Davey Wreden, in The Beginner’s Guide, packages Coda’s games in an attempt to force him to create more games.

“That’s why I’m releasing this collection of your work, is because I haven’t been able to find any other way to reach you. I’ve tried everything. And… so a part of me has hope, that if I put this compilation out into the world, and if I put my name on it, that maybe enough people will play it so that it will find its way to you, so I can tell you that… I’m sorry. I know I screwed up. If I apologize to you truly and deeply, will you start making games again? Please, I need to feel OK with myself again, and I always felt OK as long as I had your work to see myself in.”

He’s apologizing while doing the very thing he’s apologizing for, sharing and altering Coda’s games. His apology is there only in an attempt to get Coda to continue doing what Davey wants him to do, which is to make more games. The thing is, we don’t actually know that Coda’s stopped making games, or if he has, why. We only know that he’s stopped sharing his games where Davey has access to them. And why wouldn’t he? Wouldn’t you, if you could, stop an entitled and obsessive fan from having access to your work (and any other aspect of your life)? And let’s be very clear here: Narrator Davey is a stalker. He’s repeatedly violated Coda’s privacy and express wishes by sharing his games and making alterations to them.

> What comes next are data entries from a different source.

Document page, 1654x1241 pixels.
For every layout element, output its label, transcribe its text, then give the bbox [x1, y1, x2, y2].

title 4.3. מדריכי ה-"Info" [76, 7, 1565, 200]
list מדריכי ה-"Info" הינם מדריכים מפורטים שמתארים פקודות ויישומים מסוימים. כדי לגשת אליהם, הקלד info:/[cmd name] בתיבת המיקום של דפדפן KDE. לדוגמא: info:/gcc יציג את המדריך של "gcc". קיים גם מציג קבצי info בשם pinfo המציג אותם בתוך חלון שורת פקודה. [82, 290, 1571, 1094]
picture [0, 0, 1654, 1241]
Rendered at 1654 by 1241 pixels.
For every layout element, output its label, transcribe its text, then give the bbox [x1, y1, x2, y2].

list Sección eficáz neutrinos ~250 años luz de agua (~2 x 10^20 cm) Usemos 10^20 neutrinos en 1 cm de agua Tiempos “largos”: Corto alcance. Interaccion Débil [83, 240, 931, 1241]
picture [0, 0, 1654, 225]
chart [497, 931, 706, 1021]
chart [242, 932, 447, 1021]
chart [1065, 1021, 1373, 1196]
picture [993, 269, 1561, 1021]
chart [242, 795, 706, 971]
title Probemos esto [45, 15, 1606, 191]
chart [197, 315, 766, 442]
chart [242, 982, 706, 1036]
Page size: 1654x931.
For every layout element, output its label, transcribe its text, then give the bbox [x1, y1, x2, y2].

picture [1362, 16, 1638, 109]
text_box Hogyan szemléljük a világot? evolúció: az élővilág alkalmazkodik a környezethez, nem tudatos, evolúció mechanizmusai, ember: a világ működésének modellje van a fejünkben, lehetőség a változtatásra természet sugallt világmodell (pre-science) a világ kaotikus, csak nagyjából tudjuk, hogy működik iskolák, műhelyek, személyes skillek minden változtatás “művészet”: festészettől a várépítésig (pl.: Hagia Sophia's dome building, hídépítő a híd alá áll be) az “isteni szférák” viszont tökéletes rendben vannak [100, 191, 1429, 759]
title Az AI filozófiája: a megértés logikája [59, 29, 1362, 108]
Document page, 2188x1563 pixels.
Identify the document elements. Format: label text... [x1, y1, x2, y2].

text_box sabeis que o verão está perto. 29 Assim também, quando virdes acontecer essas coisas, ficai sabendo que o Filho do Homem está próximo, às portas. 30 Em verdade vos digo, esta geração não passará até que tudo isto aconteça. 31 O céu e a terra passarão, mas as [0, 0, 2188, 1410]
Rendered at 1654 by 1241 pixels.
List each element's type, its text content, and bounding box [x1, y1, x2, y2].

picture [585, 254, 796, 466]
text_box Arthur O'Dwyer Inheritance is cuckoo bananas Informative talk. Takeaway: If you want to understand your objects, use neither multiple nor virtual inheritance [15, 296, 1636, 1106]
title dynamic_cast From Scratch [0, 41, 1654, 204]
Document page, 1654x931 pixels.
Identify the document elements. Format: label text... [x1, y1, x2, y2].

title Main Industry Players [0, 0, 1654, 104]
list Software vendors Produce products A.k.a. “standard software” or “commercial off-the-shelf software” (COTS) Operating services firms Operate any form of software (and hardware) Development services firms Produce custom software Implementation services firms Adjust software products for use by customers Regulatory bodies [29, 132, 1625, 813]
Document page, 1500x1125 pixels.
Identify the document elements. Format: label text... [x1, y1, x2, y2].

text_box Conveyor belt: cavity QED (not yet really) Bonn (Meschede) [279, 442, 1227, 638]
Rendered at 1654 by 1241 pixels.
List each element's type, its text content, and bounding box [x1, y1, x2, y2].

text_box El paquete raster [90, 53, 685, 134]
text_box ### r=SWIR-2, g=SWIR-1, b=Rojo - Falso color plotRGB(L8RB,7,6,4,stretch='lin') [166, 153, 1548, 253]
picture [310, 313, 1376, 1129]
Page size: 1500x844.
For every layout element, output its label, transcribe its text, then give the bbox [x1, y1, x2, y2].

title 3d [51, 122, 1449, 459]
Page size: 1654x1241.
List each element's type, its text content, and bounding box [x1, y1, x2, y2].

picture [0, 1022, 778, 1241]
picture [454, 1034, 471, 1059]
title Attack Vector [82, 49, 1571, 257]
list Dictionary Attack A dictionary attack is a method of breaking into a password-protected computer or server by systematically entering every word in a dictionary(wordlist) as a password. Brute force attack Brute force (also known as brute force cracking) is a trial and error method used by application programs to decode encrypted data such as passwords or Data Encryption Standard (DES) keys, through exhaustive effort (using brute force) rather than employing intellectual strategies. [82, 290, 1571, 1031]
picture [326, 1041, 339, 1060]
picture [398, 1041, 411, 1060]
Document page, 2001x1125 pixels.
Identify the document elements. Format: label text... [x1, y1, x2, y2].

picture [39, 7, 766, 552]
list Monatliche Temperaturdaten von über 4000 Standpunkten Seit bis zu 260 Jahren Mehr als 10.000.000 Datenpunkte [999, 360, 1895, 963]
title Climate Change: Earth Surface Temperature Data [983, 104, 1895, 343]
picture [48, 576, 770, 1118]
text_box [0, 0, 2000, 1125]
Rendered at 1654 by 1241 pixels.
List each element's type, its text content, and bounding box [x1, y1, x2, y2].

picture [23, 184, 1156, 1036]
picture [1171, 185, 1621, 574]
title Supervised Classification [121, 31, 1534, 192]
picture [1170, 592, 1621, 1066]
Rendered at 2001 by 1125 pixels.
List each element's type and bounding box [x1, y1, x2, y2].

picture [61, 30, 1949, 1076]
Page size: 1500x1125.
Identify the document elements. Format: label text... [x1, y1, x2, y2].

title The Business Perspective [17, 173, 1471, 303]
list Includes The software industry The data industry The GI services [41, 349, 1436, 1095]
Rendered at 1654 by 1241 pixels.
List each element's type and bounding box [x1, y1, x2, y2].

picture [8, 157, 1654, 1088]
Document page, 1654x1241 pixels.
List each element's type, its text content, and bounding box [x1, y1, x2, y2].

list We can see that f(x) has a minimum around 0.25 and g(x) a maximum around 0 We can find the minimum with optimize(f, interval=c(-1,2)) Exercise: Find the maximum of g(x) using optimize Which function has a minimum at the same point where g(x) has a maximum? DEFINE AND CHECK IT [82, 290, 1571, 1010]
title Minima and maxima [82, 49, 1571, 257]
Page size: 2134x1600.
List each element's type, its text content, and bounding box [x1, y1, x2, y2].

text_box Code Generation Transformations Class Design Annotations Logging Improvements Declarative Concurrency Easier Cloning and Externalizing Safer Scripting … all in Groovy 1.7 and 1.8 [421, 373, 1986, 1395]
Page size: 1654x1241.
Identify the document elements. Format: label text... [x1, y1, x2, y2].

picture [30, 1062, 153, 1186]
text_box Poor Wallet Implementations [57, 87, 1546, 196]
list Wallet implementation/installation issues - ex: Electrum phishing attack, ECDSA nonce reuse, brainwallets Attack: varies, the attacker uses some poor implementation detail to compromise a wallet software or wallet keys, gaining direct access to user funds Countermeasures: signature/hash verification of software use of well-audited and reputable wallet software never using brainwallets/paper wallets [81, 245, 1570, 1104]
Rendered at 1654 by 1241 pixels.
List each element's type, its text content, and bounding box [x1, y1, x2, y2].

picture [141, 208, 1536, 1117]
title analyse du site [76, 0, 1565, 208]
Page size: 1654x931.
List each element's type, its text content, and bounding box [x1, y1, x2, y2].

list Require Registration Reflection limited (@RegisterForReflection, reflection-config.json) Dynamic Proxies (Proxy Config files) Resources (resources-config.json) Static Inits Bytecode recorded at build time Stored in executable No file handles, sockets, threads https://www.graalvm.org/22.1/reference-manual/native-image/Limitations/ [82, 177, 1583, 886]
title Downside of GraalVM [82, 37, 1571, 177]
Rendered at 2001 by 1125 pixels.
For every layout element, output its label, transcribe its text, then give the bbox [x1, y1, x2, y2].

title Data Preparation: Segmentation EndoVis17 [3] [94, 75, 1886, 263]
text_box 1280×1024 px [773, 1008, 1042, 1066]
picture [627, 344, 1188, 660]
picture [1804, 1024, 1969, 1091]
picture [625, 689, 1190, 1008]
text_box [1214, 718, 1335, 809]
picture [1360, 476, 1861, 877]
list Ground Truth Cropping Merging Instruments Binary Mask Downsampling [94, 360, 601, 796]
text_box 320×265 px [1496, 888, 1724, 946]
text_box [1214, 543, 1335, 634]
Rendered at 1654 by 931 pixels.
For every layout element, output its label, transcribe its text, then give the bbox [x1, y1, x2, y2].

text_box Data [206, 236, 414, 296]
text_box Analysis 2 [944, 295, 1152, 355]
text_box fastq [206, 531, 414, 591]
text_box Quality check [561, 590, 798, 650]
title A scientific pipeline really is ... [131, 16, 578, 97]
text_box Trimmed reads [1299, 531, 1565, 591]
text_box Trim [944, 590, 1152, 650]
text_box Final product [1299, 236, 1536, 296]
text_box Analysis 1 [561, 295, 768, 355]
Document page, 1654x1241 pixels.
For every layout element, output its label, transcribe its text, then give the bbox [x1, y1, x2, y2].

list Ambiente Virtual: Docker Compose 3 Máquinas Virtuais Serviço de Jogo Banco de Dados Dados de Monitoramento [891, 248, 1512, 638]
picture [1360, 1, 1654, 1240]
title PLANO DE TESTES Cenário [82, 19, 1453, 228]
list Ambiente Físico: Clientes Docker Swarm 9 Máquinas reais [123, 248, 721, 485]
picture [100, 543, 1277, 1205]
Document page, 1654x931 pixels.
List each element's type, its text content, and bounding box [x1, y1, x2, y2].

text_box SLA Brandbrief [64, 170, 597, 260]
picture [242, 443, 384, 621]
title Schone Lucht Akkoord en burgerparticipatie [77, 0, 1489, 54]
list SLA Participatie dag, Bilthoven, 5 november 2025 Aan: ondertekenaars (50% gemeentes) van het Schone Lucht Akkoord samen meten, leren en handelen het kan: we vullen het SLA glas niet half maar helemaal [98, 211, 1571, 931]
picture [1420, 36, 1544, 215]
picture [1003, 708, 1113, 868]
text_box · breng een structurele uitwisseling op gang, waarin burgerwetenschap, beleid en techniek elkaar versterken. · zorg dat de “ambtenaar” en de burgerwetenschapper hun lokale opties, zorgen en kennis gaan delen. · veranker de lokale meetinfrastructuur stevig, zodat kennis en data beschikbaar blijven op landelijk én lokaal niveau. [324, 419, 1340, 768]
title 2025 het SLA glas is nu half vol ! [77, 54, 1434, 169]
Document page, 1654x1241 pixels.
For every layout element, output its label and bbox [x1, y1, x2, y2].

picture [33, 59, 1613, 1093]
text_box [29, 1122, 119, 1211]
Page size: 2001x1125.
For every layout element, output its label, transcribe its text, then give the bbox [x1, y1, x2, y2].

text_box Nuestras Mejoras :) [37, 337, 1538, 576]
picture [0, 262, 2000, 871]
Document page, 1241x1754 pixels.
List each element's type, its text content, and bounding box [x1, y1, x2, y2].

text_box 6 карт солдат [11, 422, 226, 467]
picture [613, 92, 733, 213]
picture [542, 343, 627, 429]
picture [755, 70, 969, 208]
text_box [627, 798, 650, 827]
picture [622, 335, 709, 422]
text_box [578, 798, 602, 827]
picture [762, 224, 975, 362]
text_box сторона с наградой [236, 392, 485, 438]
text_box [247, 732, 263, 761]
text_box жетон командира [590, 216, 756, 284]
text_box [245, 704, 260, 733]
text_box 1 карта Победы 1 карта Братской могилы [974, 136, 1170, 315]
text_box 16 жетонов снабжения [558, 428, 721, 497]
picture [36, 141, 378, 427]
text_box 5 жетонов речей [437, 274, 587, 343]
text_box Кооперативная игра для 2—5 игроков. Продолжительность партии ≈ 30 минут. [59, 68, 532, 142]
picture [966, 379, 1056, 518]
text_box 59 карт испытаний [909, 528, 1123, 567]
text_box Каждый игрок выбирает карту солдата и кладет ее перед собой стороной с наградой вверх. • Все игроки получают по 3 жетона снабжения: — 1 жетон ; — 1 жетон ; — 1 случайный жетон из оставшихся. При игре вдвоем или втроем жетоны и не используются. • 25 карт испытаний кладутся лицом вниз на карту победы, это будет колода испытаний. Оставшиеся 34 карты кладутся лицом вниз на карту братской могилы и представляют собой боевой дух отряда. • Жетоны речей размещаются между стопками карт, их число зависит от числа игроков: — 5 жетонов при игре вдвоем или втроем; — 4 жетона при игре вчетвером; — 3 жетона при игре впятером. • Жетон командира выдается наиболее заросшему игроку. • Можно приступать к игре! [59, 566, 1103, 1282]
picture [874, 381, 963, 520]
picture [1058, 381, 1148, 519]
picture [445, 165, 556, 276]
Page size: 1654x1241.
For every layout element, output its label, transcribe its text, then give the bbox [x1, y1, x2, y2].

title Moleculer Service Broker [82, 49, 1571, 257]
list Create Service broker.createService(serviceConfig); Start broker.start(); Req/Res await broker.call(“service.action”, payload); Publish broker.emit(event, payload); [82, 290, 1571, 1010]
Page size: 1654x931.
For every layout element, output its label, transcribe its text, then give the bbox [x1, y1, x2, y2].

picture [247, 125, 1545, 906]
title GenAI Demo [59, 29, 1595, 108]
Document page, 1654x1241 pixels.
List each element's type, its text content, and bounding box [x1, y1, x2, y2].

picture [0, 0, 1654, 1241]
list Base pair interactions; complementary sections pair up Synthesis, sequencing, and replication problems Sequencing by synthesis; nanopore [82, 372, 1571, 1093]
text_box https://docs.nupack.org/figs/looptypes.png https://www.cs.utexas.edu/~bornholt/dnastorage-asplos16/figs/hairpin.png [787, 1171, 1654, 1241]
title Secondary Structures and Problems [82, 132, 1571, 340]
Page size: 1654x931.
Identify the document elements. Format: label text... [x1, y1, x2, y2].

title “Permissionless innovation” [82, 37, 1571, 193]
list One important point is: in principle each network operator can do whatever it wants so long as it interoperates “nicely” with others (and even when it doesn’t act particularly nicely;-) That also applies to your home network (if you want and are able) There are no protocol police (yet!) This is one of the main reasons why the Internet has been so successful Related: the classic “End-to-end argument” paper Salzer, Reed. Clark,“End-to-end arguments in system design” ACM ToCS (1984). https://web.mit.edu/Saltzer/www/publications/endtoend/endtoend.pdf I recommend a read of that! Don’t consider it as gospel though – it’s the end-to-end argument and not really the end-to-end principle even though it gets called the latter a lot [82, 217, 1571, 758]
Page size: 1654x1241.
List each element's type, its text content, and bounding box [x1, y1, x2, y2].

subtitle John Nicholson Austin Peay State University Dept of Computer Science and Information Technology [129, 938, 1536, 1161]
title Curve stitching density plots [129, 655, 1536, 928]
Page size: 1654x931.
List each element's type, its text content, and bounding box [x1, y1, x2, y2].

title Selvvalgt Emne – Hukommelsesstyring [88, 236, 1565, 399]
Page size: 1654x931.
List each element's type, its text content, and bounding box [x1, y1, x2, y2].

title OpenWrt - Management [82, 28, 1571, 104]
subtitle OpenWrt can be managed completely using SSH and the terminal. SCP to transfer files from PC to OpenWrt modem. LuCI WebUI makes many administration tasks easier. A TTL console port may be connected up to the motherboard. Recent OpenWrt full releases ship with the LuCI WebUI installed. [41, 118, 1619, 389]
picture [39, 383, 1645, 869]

Let me also be clear that when I say “Narrator Davey is a stalker” I mean just that. This is a character in a game named after the very real creator of said game, but unlike Narrator Davey, I’m not going to make assumptions about what the game says about Davey Wreden. It’s impossible to know that and mostly futile to speculate about it. The importance of a work is what it says about itself and about the world, and less about what it says about its creator. Especially since the only way to know what is true for its creator is what he tells us.

The final question I keep coming back to is, why the name? What is it a beginner’s guide for? It could be the beginner’s guide to Coda’s games, but it’s implied that nearly all of Coda’s games to date are included in the collection, so that would make it more of a comprehensive guide than a beginner’s guide.

I think it’s a beginner’s guide because it’s a novice mistake to think that in interpreting a work we understand it and by extension, understand the creator. Once you’re past the beginner’s guide, one would hope that you recognize that a work speaks to its own meaning and doesn’t open a window into the creator’s soul. One would hope that you learn to recognize that creators are people with the right to share their work, or not, to be as private as they need or desire to be.

As a creator, I decide when to grant you access to my work, and granting you access to my work does not give you access to me, as an individual.